Discussion:
parallelise not overlapping tasks
Romain Manni-Bucau
2018-01-19 13:20:50 UTC
Permalink
Hi guys,

there is no way to parallelize not conflicting tasks for a same phase at
the moment right? Any way it gets under the radar?

A common example is to run all code analyzis concurrently (findbugs, pmd,
checkstyle, ...) at the same time without waiting for one then the other
etc since all can be very long.

It could be nice an fancy to define part of the reactor parallelisablity in
the pom, like:

<plan>
<parallel>
<phase>process-sources</phase>
<executions>
<execution>
<groupId>...</groupId>
<artifactId>...</artifactId>
<version>...</version>
<id>...</id>
<execution>
<execution>
<groupId>...</groupId>
<artifactId>...</artifactId>
<version>...</version>
<id>...</id>
<execution>
</executions>
</parallel>
</plan>

anything to enhance it?

Romain Manni-Bucau
@rmannibucau <https://twitter.com/rmannibucau> | Blog
<https://rmannibucau.metawerx.net/> | Old Blog
<http://rmannibucau.wordpress.com> | Github <https://github.com/rmannibucau> |
LinkedIn <https://www.linkedin.com/in/rmannibucau>
Robert Scholte
2018-01-19 14:08:22 UTC
Permalink
Hi Romain,

I don't think this is something for the pom.
It is the plugin which should know if it has effect on the build.
Or maybe more global: if we could define for the plugin what is input and
what is output, then it should be possible to decide which parts could run
in parallel.

thanks,
Robert

On Fri, 19 Jan 2018 14:20:50 +0100, Romain Manni-Bucau
Post by Romain Manni-Bucau
Hi guys,
there is no way to parallelize not conflicting tasks for a same phase at
the moment right?

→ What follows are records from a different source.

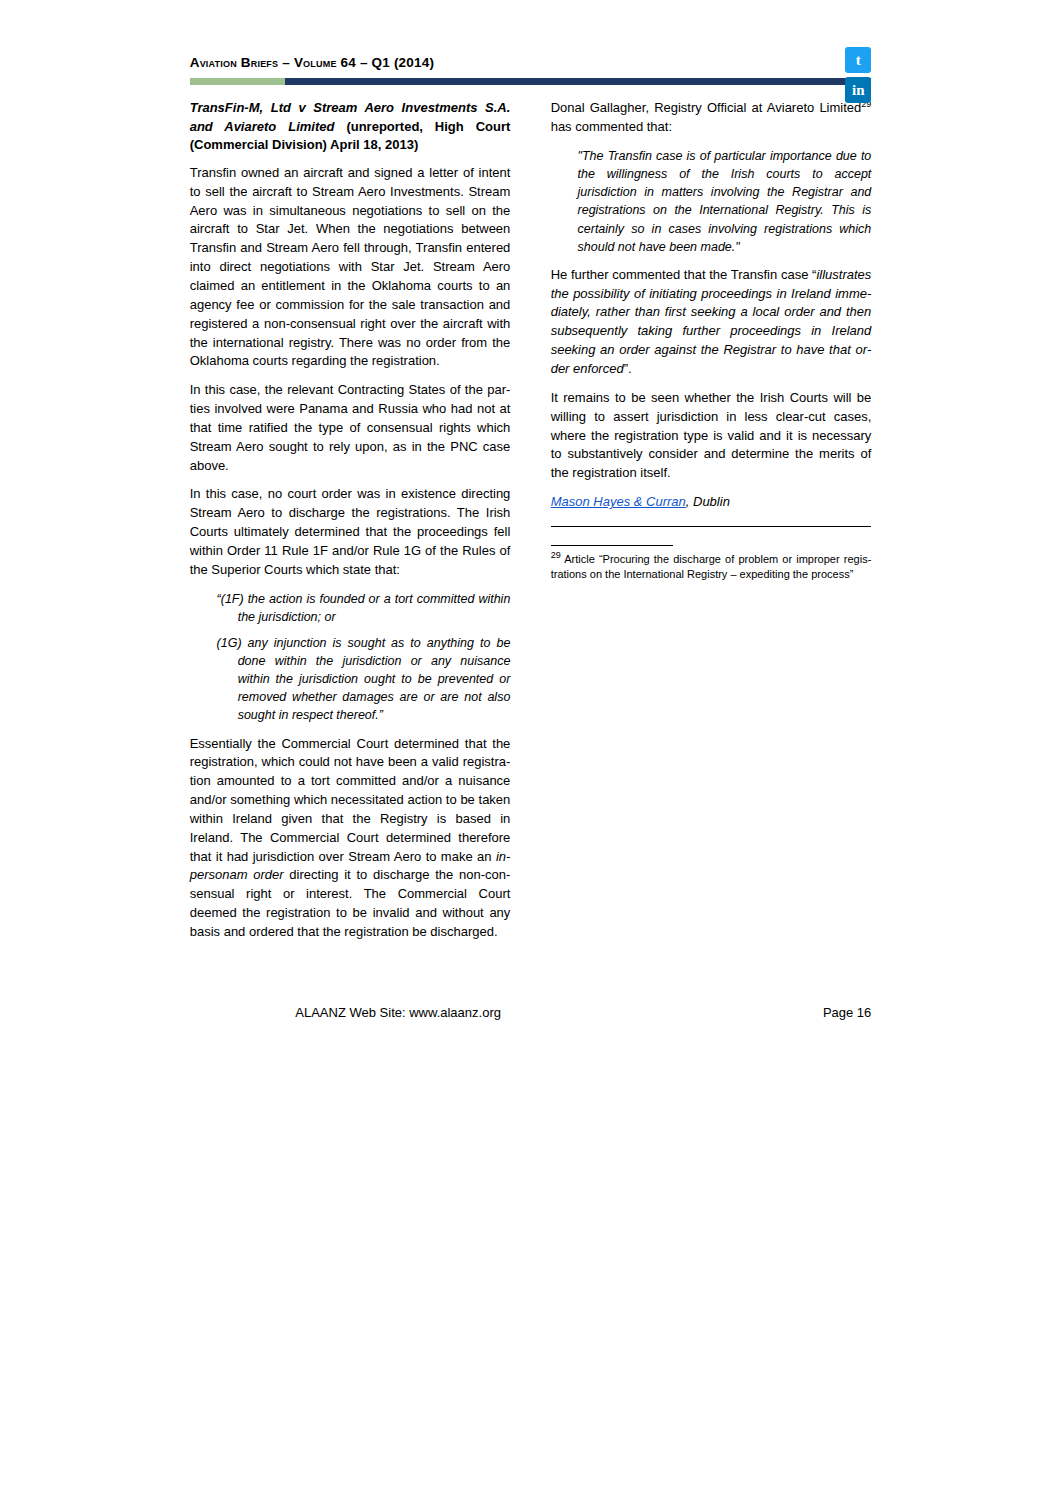t in
Aviation Briefs – Volume 64 – Q1 (2014)
TransFin-M, Ltd v Stream Aero Investments S.A. and Aviareto Limited (unreported, High Court (Commercial Division) April 18, 2013)
Transfin owned an aircraft and signed a letter of intent to sell the aircraft to Stream Aero Investments. Stream Aero was in simultaneous negotiations to sell on the aircraft to Star Jet. When the negotiations between Transfin and Stream Aero fell through, Transfin entered into direct negotiations with Star Jet. Stream Aero claimed an entitlement in the Oklahoma courts to an agency fee or commission for the sale transaction and registered a non-consensual right over the aircraft with the international registry. There was no order from the Oklahoma courts regarding the registration.
In this case, the relevant Contracting States of the parties involved were Panama and Russia who had not at that time ratified the type of consensual rights which Stream Aero sought to rely upon, as in the PNC case above.
In this case, no court order was in existence directing Stream Aero to discharge the registrations. The Irish Courts ultimately determined that the proceedings fell within Order 11 Rule 1F and/or Rule 1G of the Rules of the Superior Courts which state that:
“(1F) the action is founded or a tort committed within the jurisdiction; or
(1G) any injunction is sought as to anything to be done within the jurisdiction or any nuisance within the jurisdiction ought to be prevented or removed whether damages are or are not also sought in respect thereof.”
Essentially the Commercial Court determined that the registration, which could not have been a valid registration amounted to a tort committed and/or a nuisance and/or something which necessitated action to be taken within Ireland given that the Registry is based in Ireland. The Commercial Court determined therefore that it had jurisdiction over Stream Aero to make an in-personam order directing it to discharge the non-consensual right or interest. The Commercial Court deemed the registration to be invalid and without any basis and ordered that the registration be discharged.
Donal Gallagher, Registry Official at Aviareto Limited29 has commented that:
"The Transfin case is of particular importance due to the willingness of the Irish courts to accept jurisdiction in matters involving the Registrar and registrations on the International Registry. This is certainly so in cases involving registrations which should not have been made."
He further commented that the Transfin case “illustrates the possibility of initiating proceedings in Ireland immediately, rather than first seeking a local order and then subsequently taking further proceedings in Ireland seeking an order against the Registrar to have that order enforced”.
It remains to be seen whether the Irish Courts will be willing to assert jurisdiction in less clear-cut cases, where the registration type is valid and it is necessary to substantively consider and determine the merits of the registration itself.
Mason Hayes & Curran, Dublin
29 Article “Procuring the discharge of problem or improper registrations on the International Registry – expediting the process”
ALAANZ Web Site: www.alaanz.org Page 16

Any way it gets under the radar?
A common example is to run all code analyzis concurrently (findbugs, pmd,
checkstyle, ...) at the same time without waiting for one then the other
etc since all can be very long.
It could be nice an fancy to define part of the reactor parallelisablity in
<plan>
<parallel>
<phase>process-sources</phase>
<executions>
<execution>
<groupId>...</groupId>
<artifactId>...</artifactId>
<version>...</version>
<id>...</id>
<execution>
<execution>
<groupId>...</groupId>
<artifactId>...</artifactId>
<version>...</version>
<id>...</id>
<execution>
</executions>
</parallel>
</plan>
anything to enhance it?
Romain Manni-Bucau
@rmannibucau <https://twitter.com/rmannibucau> | Blog
<https://rmannibucau.metawerx.net/> | Old Blog
<http://rmannibucau.wordpress.com> | Github
<https://github.com/rmannibucau> |
LinkedIn <https://www.linkedin.com/in/rmannibucau>
---------------------------------------------------------------------
To unsubscribe, e-mail: dev-***@maven.apache.org
For additional commands, e-mail: dev-***@maven.apache.org
Romain Manni-Bucau
2018-01-19 14:55:43 UTC
Permalink
Hi Robert,

this is the gradle way but it only works because you also have the
dependency chain between plugins in gradle. This is missing in maven (like
group:***@execution before group':artifact'@execution' / or after) and
therefore can't be worked out at all with just inputs outputs for backward
compatibility - and if you assume all plugins will migrate, this feature
would be available for end users in a very long time which would be sad.
That is why I thought letting the user helping providing some insights.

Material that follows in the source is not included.